Consigne -
Recopiez à l'identique le passage de l'extrait ci-dessous sur le langage comme convention, en commençant par « J’ai mal choisi » et en terminant par « Est-ce idiot ? ».

Extrait à lire -
J’ai mal choisi mon exemple en soumettant que le langage était une convention. J’ai écrit « Un enfant pourrait voir » dans le sens de « Même un enfant pourrait voir », dans le but de montrer ce qu’un point de vue innocent de toute convention pouvait voir dans cette égalité à priori irréfutable. Je montre qu’en théorie, l’irréfutabilité de tout langage dépend de l’acceptation de la convention qui s’y rattache. C’est tout ce qu’il y avait à comprendre. Est-ce idiot ?
Au sujet du langage littéraire vu comme une convention, ce n’est pas moi qui aie écrit :
Ferdinand De Saussure a écrit: « Le langage est un système de signes qui unit par convention une idée, un concept et un son, une image acoustique ».
« Cette institution (le langage) réside surtout dans l'acceptation d'une convention par le corps social. Cette institution est avant tout une convention, mais ce qui distingue immédiatement la langue de toute autre convention, c'est qu'elle porte sur des milliers de signes, employés des millions de fois, tous les jours. Donc c'est un système extrêmement multiple par le nombre des pièces (qu'il met) en jeu ».
Cours de Linguistique générale
Rousseau, Second Discours sur l’origine et les fondements de l’inégalité parmi les hommes a écrit: « La langue de convention n’appartient qu’à l’homme. Voilà pourquoi l’homme fait des progrès, soit en bien, soit en mal, et pourquoi les animaux n’en font point. »

Données affichées -

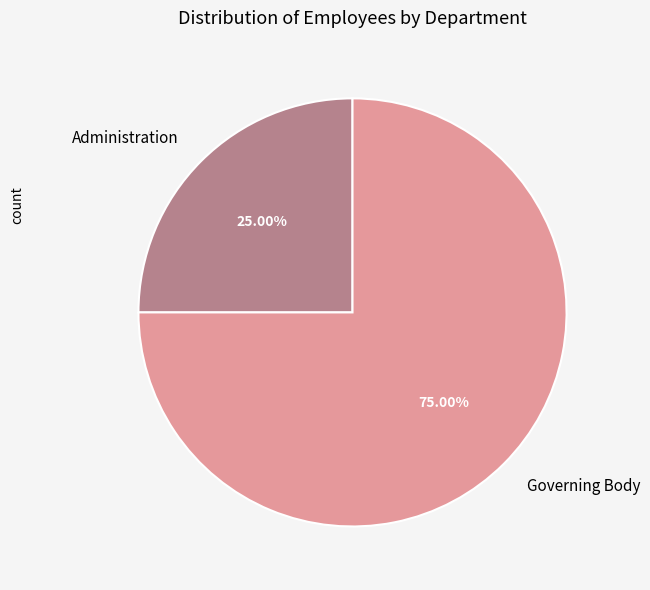

To the nearest percent, what portion does Governing Body represent?

75%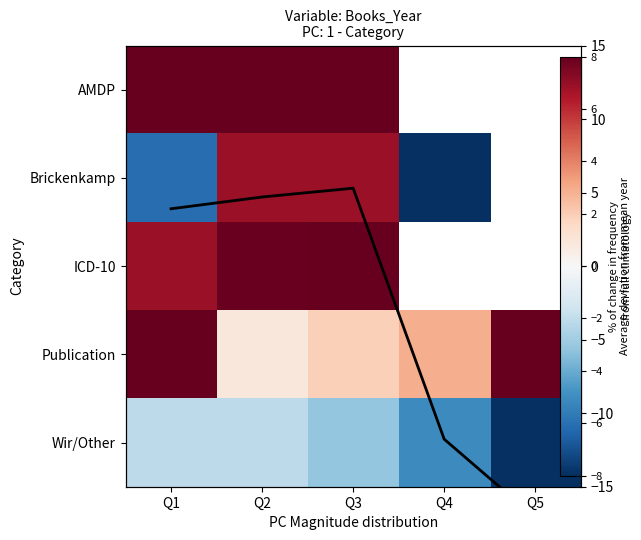

What is the approximate value of ICD-10 at Q2?

7.9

Corrigé -
J’ai mal choisi mon exemple en soumettant que le langage était une convention. J’ai écrit « Un enfant pourrait voir » dans le sens de « Même un enfant pourrait voir », dans le but de montrer ce qu’un point de vue innocent de toute convention pouvait voir dans cette égalité à priori irréfutable. Je montre qu’en théorie, l’irréfutabilité de tout langage dépend de l’acceptation de la convention qui s’y rattache. C’est tout ce qu’il y avait à comprendre. Est-ce idiot ?